*** Available data Section Begins ***

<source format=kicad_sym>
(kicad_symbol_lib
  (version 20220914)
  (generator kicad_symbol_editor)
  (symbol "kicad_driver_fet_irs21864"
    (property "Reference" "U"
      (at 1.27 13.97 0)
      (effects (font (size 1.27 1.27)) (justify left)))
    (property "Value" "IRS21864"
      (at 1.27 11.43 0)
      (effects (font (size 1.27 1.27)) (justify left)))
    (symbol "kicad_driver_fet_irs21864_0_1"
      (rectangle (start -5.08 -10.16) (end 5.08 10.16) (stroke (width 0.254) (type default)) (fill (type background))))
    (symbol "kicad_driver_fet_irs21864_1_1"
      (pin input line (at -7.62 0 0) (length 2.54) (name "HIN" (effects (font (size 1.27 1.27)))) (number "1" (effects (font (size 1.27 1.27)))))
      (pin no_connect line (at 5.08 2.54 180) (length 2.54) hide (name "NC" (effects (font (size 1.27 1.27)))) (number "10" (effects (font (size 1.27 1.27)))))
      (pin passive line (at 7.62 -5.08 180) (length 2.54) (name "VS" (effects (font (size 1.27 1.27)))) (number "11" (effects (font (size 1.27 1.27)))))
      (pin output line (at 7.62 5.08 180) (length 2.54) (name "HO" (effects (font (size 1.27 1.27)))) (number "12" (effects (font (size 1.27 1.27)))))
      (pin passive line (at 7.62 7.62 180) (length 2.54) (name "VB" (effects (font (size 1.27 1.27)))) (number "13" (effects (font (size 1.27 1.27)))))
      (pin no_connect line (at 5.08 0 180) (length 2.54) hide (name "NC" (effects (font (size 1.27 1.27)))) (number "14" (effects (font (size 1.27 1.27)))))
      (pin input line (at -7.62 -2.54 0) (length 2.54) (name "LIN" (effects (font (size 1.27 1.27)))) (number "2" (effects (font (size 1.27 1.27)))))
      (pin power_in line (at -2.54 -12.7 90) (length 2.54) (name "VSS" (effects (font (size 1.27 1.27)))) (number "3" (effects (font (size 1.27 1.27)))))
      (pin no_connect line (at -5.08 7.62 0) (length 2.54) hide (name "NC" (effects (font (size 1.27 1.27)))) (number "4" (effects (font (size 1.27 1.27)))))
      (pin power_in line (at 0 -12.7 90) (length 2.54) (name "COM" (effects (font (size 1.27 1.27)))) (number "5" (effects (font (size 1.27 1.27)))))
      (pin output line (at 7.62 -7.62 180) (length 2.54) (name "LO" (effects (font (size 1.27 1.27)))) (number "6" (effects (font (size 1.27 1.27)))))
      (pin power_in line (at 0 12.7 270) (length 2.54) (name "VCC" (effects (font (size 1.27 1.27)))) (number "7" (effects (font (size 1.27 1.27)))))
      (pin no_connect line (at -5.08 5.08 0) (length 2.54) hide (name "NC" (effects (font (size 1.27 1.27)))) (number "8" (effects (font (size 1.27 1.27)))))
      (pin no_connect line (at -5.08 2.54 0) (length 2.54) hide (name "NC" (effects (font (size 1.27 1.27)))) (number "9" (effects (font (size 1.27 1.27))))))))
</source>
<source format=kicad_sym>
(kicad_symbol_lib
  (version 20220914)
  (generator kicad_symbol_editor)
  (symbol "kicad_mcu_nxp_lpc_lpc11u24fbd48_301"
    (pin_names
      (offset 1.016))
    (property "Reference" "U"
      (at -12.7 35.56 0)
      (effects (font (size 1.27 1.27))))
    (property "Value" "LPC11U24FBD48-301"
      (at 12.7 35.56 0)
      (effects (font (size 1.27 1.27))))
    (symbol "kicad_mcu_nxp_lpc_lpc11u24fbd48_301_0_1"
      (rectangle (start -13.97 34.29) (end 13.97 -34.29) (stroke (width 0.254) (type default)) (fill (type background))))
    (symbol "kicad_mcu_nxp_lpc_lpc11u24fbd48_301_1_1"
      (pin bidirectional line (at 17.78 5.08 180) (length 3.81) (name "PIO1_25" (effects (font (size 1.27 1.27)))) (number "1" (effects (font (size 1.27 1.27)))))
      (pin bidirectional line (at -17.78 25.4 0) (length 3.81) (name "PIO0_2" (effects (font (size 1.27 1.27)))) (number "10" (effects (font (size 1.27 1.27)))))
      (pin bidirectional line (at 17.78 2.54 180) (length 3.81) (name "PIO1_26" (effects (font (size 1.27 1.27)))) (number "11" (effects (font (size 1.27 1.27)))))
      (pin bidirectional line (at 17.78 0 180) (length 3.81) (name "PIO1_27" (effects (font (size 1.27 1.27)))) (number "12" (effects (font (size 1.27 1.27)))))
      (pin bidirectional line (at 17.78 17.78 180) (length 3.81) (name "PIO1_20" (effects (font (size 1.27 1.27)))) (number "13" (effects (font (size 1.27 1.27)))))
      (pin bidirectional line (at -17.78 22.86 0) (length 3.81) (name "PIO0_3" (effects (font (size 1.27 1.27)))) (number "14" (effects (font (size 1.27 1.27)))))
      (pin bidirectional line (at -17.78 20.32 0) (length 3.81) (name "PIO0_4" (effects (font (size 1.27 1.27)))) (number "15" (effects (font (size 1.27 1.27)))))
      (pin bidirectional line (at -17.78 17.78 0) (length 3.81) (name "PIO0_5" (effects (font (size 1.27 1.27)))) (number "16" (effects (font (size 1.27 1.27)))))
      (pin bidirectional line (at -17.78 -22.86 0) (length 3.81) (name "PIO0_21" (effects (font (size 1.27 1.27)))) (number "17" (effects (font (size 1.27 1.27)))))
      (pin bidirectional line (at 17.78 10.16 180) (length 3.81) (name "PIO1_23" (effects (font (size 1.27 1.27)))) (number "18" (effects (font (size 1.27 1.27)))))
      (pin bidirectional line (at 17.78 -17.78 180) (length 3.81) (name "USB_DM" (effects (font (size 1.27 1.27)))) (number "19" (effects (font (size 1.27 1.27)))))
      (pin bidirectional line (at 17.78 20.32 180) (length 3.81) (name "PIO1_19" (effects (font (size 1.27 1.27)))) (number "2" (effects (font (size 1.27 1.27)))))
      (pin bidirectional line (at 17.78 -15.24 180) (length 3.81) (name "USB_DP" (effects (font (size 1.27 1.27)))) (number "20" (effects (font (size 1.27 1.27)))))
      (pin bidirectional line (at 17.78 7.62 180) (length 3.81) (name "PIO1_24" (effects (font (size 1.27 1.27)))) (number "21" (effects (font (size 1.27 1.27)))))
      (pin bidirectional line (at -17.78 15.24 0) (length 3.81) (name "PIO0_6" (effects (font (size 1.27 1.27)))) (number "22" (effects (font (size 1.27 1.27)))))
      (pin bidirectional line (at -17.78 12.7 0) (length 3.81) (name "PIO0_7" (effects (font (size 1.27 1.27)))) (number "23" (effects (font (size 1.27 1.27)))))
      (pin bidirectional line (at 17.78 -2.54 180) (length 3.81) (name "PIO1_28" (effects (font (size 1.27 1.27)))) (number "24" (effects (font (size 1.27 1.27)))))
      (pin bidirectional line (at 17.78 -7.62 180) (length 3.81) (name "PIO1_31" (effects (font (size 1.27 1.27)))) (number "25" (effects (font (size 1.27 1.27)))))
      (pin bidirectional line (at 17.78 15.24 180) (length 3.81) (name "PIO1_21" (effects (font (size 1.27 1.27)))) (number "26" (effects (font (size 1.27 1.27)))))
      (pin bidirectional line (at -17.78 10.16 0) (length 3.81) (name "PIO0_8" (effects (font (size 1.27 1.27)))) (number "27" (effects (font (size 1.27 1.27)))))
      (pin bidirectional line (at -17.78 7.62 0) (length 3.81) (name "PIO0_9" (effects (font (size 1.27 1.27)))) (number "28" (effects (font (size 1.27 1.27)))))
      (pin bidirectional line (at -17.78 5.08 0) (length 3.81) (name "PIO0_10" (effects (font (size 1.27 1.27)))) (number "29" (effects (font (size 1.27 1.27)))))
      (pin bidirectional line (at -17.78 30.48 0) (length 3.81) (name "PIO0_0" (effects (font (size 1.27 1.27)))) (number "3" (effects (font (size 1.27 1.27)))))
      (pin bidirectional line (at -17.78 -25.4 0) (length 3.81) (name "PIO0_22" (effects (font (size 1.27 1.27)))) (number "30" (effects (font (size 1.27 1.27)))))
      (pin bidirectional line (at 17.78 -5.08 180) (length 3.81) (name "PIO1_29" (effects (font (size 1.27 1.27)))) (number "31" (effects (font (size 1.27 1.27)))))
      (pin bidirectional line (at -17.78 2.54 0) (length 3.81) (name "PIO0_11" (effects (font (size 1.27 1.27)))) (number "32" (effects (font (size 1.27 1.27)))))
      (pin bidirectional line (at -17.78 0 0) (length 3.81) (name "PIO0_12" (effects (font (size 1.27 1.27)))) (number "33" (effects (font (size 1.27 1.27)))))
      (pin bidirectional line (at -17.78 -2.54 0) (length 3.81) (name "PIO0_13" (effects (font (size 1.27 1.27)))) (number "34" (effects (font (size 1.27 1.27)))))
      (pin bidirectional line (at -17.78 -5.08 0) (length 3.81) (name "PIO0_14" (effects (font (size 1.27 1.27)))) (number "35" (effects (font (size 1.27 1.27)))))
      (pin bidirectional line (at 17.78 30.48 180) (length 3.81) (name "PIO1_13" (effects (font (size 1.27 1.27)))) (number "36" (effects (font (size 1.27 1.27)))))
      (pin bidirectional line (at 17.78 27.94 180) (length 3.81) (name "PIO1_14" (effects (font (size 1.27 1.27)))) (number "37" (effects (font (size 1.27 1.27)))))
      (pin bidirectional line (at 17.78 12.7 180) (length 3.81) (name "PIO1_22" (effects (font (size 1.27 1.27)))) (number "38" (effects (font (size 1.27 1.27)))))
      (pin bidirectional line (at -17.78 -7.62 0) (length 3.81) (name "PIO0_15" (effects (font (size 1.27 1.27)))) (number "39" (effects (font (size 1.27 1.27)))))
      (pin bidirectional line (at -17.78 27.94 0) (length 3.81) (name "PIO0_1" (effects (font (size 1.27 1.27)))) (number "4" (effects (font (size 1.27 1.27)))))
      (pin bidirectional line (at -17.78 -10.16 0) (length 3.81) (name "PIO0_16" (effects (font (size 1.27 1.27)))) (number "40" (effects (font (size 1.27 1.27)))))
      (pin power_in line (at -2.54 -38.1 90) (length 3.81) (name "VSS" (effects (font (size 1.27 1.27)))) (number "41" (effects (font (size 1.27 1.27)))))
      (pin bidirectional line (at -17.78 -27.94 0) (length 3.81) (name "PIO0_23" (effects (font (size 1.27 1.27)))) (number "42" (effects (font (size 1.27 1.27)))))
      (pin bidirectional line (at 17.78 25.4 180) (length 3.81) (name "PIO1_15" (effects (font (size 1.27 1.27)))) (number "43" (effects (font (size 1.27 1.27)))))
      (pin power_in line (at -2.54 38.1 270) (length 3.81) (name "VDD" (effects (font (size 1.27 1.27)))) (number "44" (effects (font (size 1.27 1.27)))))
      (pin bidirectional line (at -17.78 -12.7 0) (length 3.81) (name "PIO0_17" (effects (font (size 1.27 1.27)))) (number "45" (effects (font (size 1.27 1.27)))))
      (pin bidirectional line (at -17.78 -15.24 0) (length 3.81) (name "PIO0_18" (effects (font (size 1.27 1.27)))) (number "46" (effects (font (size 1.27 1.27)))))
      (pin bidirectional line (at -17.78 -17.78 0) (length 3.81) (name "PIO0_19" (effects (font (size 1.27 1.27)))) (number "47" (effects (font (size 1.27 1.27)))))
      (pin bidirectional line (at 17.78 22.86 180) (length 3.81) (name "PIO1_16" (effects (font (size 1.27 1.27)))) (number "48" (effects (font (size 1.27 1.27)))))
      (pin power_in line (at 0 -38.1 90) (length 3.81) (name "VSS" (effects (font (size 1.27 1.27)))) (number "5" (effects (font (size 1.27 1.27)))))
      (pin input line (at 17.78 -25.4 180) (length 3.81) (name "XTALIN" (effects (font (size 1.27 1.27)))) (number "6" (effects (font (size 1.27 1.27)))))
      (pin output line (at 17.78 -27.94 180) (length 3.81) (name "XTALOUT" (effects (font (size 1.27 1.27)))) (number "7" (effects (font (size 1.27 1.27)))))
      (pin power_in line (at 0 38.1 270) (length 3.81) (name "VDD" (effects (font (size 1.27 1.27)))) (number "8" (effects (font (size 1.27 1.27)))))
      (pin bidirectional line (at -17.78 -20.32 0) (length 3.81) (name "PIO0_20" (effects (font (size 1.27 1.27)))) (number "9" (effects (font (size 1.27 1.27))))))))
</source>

*** Available data Section Ends ***

◆ **Task description**: Filter the records down to the lines that contain the string "passive", and copy those lines.

◆ **Response area**:
      (pin passive line (at 7.62 -5.08 180) (length 2.54) (name "VS" (effects (font (size 1.27 1.27)))) (number "11" (effects (font (size 1.27 1.27)))))
      (pin passive line (at 7.62 7.62 180) (length 2.54) (name "VB" (effects (font (size 1.27 1.27)))) (number "13" (effects (font (size 1.27 1.27)))))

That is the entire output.